On Mon, Jan 16, 2017 at 1:53 AM, zhouchengming
<zhouchengming1@xxxxxxxxxx> wrote:
> On 2017/1/16 17:05, Thomas Gleixner wrote:
>>
>> On Mon, 16 Jan 2017, Zhou Chengming wrote:
>>
>> Can you please stop sending the same patch over and over every other day?
>>
>> Granted, things get forgotten, but sending a polite reminder after a week
>> is definitely enough.
>>
>> Maintainers are not machines responding within a split second on every
>> mail
>> they get. And that patch is not so substantial that it justifies that kind
>> of spam.
>>
>
> Very sorry for the noise. We are just not sure this is the right fix because
> it's
> hard to reproduce.
>
I believe this is the right fixed. I tried it and instrumented the
code to verify thread_id
assignment. The problem is easy to reproduce.
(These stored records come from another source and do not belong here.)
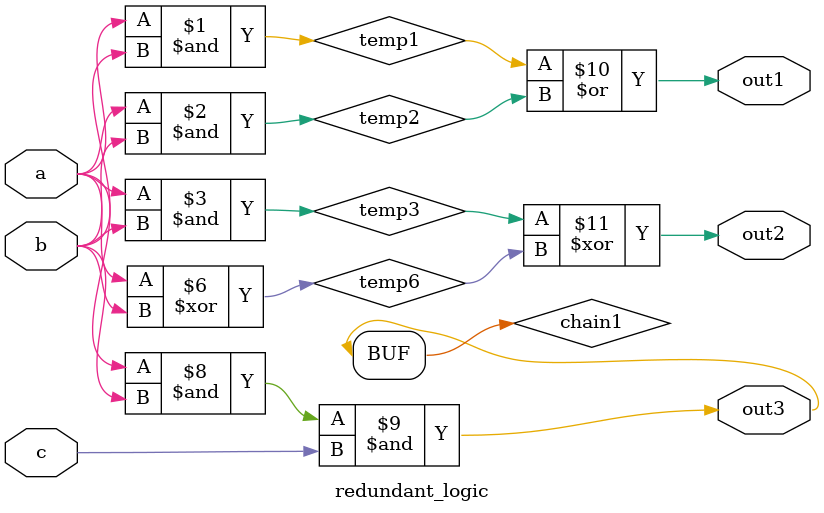
<source format=v>
module redundant_logic(a, b, c, out1, out2, out3);
  input a, b, c;
  output out1, out2, out3;
  
  // ============================================================
  // TEST CASE 1: COMMON SUBEXPRESSION ELIMINATION (CSE)
  // ============================================================
  // Thuật toán: Common Subexpression Elimination (CSE)
  // Mục đích: Phát hiện và loại bỏ các biểu thức con trùng lặp
  // Test: Expression "a & b" xuất hiện 3 lần trong circuit
  //       Parser sẽ tạo 3 nodes riêng biệt: and_0, and_1, and_2
  // Kết quả mong đợi: Strash sẽ phát hiện và merge thành 1 node duy nhất
  assign temp1 = a & b;  // Node: and_0 (AND với inputs: a, b)
  assign temp2 = a & b;  // Node: and_1 (Duplicate → Strash sẽ xóa)
  assign temp3 = a & b;  // Node: and_2 (Duplicate → Strash sẽ xóa)
  
  // ============================================================
  // TEST CASE 2: DEAD CODE ELIMINATION (DCE)
  // ============================================================
  // Thuật toán: Dead Code Elimination (DCE)
  // Mục đích: Loại bỏ các node không thể tiếp cận từ bất kỳ output nào
  // Test: temp_dead được tính nhưng KHÔNG được sử dụng trong bất kỳ output nào
  // Kết quả mong đợi: DCE sẽ phát hiện và xóa node or_3 (temp_dead)
  //                    Vì không có output nào sử dụng temp_dead
  assign temp_dead = a | b | c;  // Node: or_3 (DEAD CODE → DCE sẽ xóa)
  
  // ============================================================
  // TEST CASE 3: STRUCTURAL HASHING (STRASH)
  // ============================================================
  // Thuật toán: Structural Hashing (Strash)
  // Mục đích: Loại bỏ các node trùng lặp bằng cách hash structure
  // Test: Expression "a ^ b" xuất hiện 2 lần
  // Kết quả mong đợi: Strash sẽ phát hiện và merge temp6 và temp7 thành 1 node
  assign temp6 = a ^ b;  // Node: xor_4 (XOR với inputs: a, b)
  assign temp7 = a ^ b;  // Node: xor_5 (Duplicate → Strash sẽ xóa)
  
  // ============================================================
  // TEST CASE 4: LOGIC BALANCING (BALANCE)
  // ============================================================
  // Thuật toán: Logic Balancing (Balance)
  // Mục đích: Cân bằng độ sâu logic để tối ưu timing và critical path
  // Test: Chain dài với 3 inputs (a & b & c)
  //       Parser sẽ tạo 1 AND node với 3 inputs
  // Kết quả mong đợi: Balance sẽ cân bằng thành balanced tree structure
  //                   (nếu cần thiết cho timing optimization)
  assign chain1 = a & b & c;  // Node: and_6 (AND với 3 inputs: a, b, c)
                               //        → Balance có thể tạo balanced tree
  
  // ============================================================
  // OUTPUTS - Sử dụng các intermediate signals
  // ============================================================
  // Output 1: Sử dụng temp1 và temp2 (cả 2 đều là a & b sau Strash)
  //           → OR của cùng 1 signal có thể được simplify
  assign out1 = temp1 | temp2;  // Node: or_7 (OR: temp1 | temp2)
                                 //       Sau Strash: temp1=temp2=and_0
                                 //       → out1 = and_0 | and_0 = and_0 (có thể simplify)
  
  // Output 2: Sử dụng temp3 (a & b) và temp6 (a ^ b)
  //           → XOR của 2 biểu thức khác nhau
  assign out2 = temp3 ^ temp6;  // Node: xor_8 (XOR: temp3 ^ temp6)
                                 //       Sau Strash: temp3=and_0, temp6=xor_4
  
  // Output 3: Sử dụng chain1 (a & b & c)
  //           → Direct connection đến and_6
  assign out3 = chain1;  // Node: buf_9 → Sau Strash: direct to and_6
                          //      (BUF sẽ được xóa bởi Strash)
  
  // ============================================================
  // TÓM TẮT CÁC THUẬT TOÁN ĐƯỢC TEST:
  // ============================================================
  // 1. STRASH: Phát hiện và xóa duplicate nodes (and_1, and_2, xor_5, buf_9)
  // 2. DCE: Xóa dead code (or_3 = temp_dead)
  // 3. CSE: Không có gì để làm (Strash đã xử lý duplicates)
  // 4. CONSTPROP: Không có constants để propagate
  // 5. BALANCE: Cân bằng logic depth (chain1 = a & b & c)
  //
  // KẾT QUẢ MONG ĐỢI:
  // - Initial nodes: 10
  // - After Strash: 6 nodes (xóa 4 duplicates)
  // - After DCE: 5 nodes (xóa 1 dead code)
  // - Final: 5 nodes (and_0, xor_4, and_6, or_7, xor_8)
endmodule


</source>
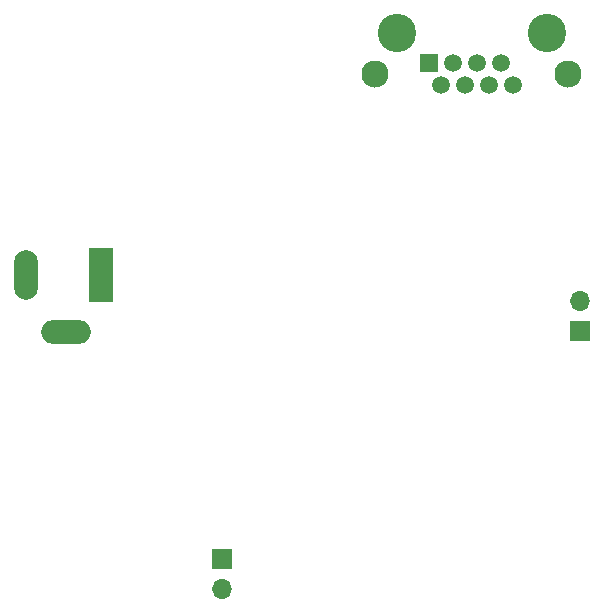
<source format=gbr>
%TF.GenerationSoftware,KiCad,Pcbnew,8.0.0*%
%TF.CreationDate,2024-10-07T21:47:18+03:00*%
%TF.ProjectId,laser_com_v1,6c617365-725f-4636-9f6d-5f76312e6b69,rev?*%
%TF.SameCoordinates,Original*%
%TF.FileFunction,Soldermask,Bot*%
%TF.FilePolarity,Negative*%
%FSLAX46Y46*%
G04 Gerber Fmt 4.6, Leading zero omitted, Abs format (unit mm)*
G04 Created by KiCad (PCBNEW 8.0.0) date 2024-10-07 21:47:18*
%MOMM*%
%LPD*%
G01*
G04 APERTURE LIST*
%ADD10R,1.700000X1.700000*%
%ADD11O,1.700000X1.700000*%
%ADD12C,3.250000*%
%ADD13R,1.500000X1.500000*%
%ADD14C,1.500000*%
%ADD15C,2.300000*%
%ADD16R,2.000000X4.600000*%
%ADD17O,2.000000X4.200000*%
%ADD18O,4.200000X2.000000*%
G04 APERTURE END LIST*
D10*
%TO.C,LD1*%
X113766470Y-96623530D03*
D11*
X113766470Y-94083530D03*
%TD*%
D10*
%TO.C,D4*%
X83512500Y-115937500D03*
D11*
X83512500Y-118477500D03*
%TD*%
D12*
%TO.C,J1*%
X98253375Y-71416625D03*
X110953375Y-71416625D03*
D13*
X101043375Y-73956625D03*
D14*
X102059375Y-75736625D03*
X103075375Y-73956625D03*
X104091375Y-75736625D03*
X105107375Y-73956625D03*
X106123375Y-75736625D03*
X107139375Y-73956625D03*
X108155375Y-75736625D03*
D15*
X96473375Y-74846625D03*
X112733375Y-74846625D03*
%TD*%
D16*
%TO.C,J2*%
X73200000Y-91900000D03*
D17*
X66900000Y-91900000D03*
D18*
X70300000Y-96700000D03*
%TD*%
M02*

</source>
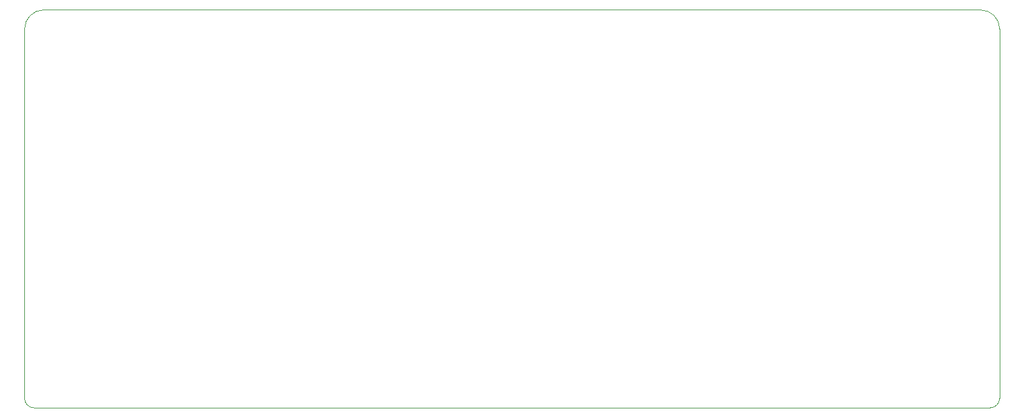
<source format=gbr>
%TF.GenerationSoftware,KiCad,Pcbnew,(6.0.6)*%
%TF.CreationDate,2022-07-10T09:52:37+02:00*%
%TF.ProjectId,GottaGoFaSDZ3,476f7474-6147-46f4-9661-53445a332e6b,rev?*%
%TF.SameCoordinates,Original*%
%TF.FileFunction,Profile,NP*%
%FSLAX46Y46*%
G04 Gerber Fmt 4.6, Leading zero omitted, Abs format (unit mm)*
G04 Created by KiCad (PCBNEW (6.0.6)) date 2022-07-10 09:52:37*
%MOMM*%
%LPD*%
G01*
G04 APERTURE LIST*
%TA.AperFunction,Profile*%
%ADD10C,0.050000*%
%TD*%
G04 APERTURE END LIST*
D10*
X88074322Y-117711778D02*
G75*
G03*
X89344327Y-118981778I1269978J-22D01*
G01*
X90614333Y-66184165D02*
X214769522Y-66184170D01*
X90614333Y-66184233D02*
G75*
G03*
X88074333Y-68724165I-33J-2539967D01*
G01*
X217309533Y-117711774D02*
X217309533Y-68724165D01*
X216039533Y-118981833D02*
G75*
G03*
X217309533Y-117711774I-33J1270033D01*
G01*
X89344327Y-118981778D02*
X216039533Y-118981774D01*
X88074327Y-117711778D02*
X88074333Y-68724165D01*
X217309535Y-68724165D02*
G75*
G03*
X214769533Y-66184165I-2540035J-35D01*
G01*
M02*

</source>
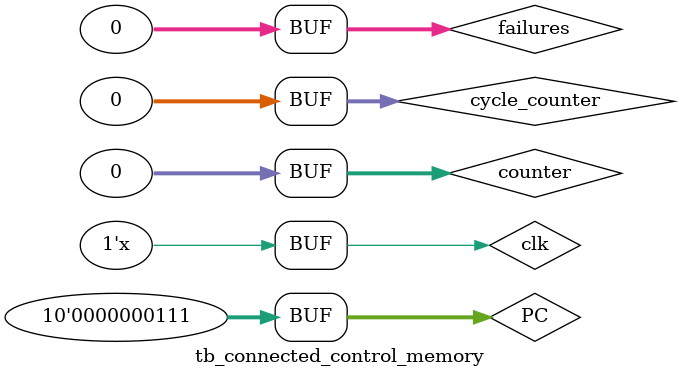
<source format=v>
module tb_connected_control_memory();

//Inputs
reg clk;
reg [9:0] PC;
reg [15:0] data;

//Outputs
wire ALUSrc;
wire MemtoReg;
wire RegDst;
wire RegWrite;
wire MemRead;
wire MemWrite;
wire Branch;
	
wire MemOut;

connected_control_memory UUT
(
	.clk(clk) ,	// input  clk_sig
	.PC(PC) ,	// input [10:0] PC_sig
	.datain(data) ,	// input [15:0] datain_sig
	
	.ALUSrc(ALUSrc) ,	// output  ALUSrc_sig
	.MemtoReg(MemtoReg) ,	// output  MemtoReg_sig
	.RegDst(RegDst) ,	// output  RegDst_sig
	.RegWrite(RegWrite) ,	// output  RegWrite_sig
	.MemRead(MemRead) ,	// output  MemRead_sig
	.MemWrite(MemWrite) ,	// output  MemWrite_sig
	.Branch(Branch) 	// output  Branch_sig
);

parameter HALF_PERIOD=50;
parameter PERIOD = HALF_PERIOD * 2;

integer cycle_counter = 0;
integer counter = 0;
integer failures = 0;

always #HALF_PERIOD clk = ~clk;

initial begin
	$display("Initializing the UUT");
	
	clk = 0;
	PC = 'h004;
	failures = 0;
	counter = 0;
	#PERIOD;
	#PERIOD;
	#PERIOD;
	
	
	$display("Testing R-type");
	counter = counter + 1;
	//if (q != 'h1234) begin
	//	failures = failures + 1;
	//	$display("%t (Reading) Error at cycle %d, output = %d, expecting = h'1234", 
	//	   			$time, counter, q);
	//end
	
	PC = 'h005;
	#PERIOD;
	$display("Testing lw");
	counter = counter + 1;

	PC = 'h006;
	#PERIOD;
	$display("Testing sw");
	counter = counter + 1;
	
	PC = 'h007;
	#PERIOD;
	$display("Testing beq");
	counter = counter + 1;

end

endmodule

</source>
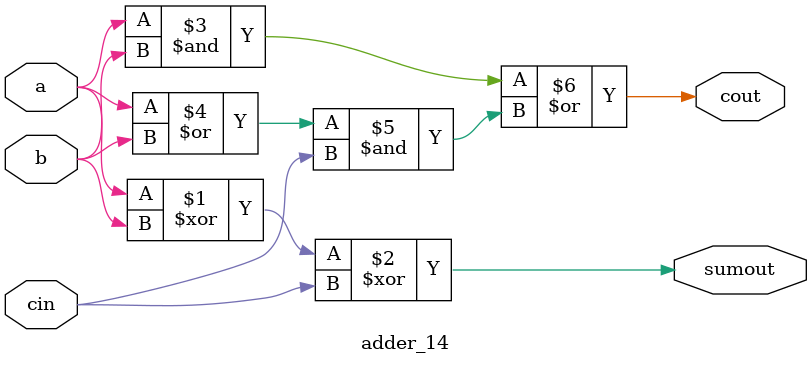
<source format=v>
module adder_14(
    output sumout,
    output cout,
    input a,
    input b,
    input cin
);
    assign sumout = a ^ b ^ cin;
    assign cout = (a & b) | ((a | b) & cin);
endmodule
</source>
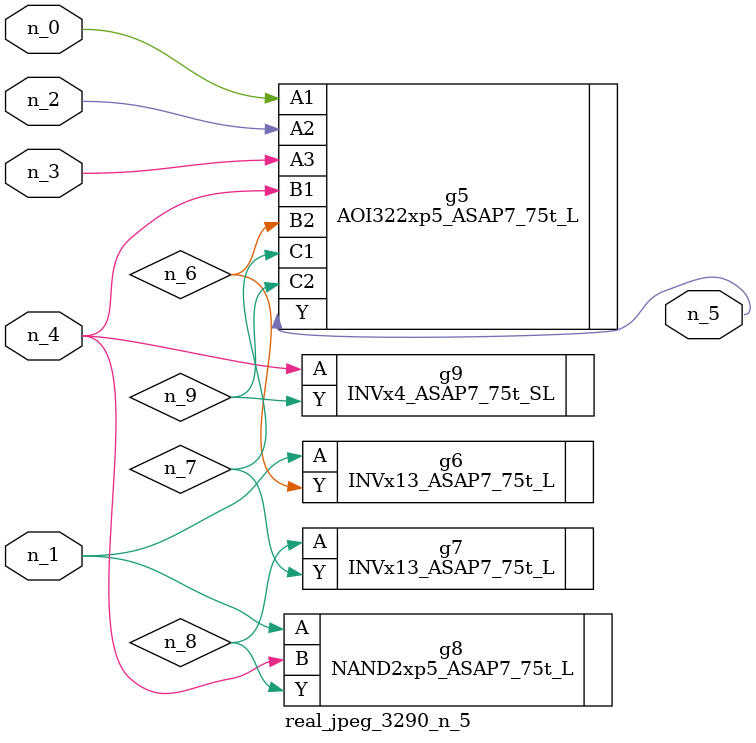
<source format=v>
module real_jpeg_3290_n_5 (n_4, n_0, n_1, n_2, n_3, n_5);

input n_4;
input n_0;
input n_1;
input n_2;
input n_3;

output n_5;

wire n_8;
wire n_6;
wire n_7;
wire n_9;

AOI322xp5_ASAP7_75t_L g5 ( 
.A1(n_0),
.A2(n_2),
.A3(n_3),
.B1(n_4),
.B2(n_6),
.C1(n_7),
.C2(n_9),
.Y(n_5)
);

INVx13_ASAP7_75t_L g6 ( 
.A(n_1),
.Y(n_6)
);

NAND2xp5_ASAP7_75t_L g8 ( 
.A(n_1),
.B(n_4),
.Y(n_8)
);

INVx4_ASAP7_75t_SL g9 ( 
.A(n_4),
.Y(n_9)
);

INVx13_ASAP7_75t_L g7 ( 
.A(n_8),
.Y(n_7)
);


endmodule
</source>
$ echo 0 >/sys/devices/system/cpu/cpu2/online
$ echo 1 >/sys/devices/system/cpu/cpu2/online

Normally on Haswell Desktop part, CPU2 gets thread_id 0 on boot, CPU6
gets thread_id 1.
If you offline CPU2 and bring it back in, it will get thread_id 1 and
thus both sibling will point
to the same exclusive state. The fix is, indeed, to check if the
sibling is not already assigned 1,
and if so to keep 0 for the CPU being online'd.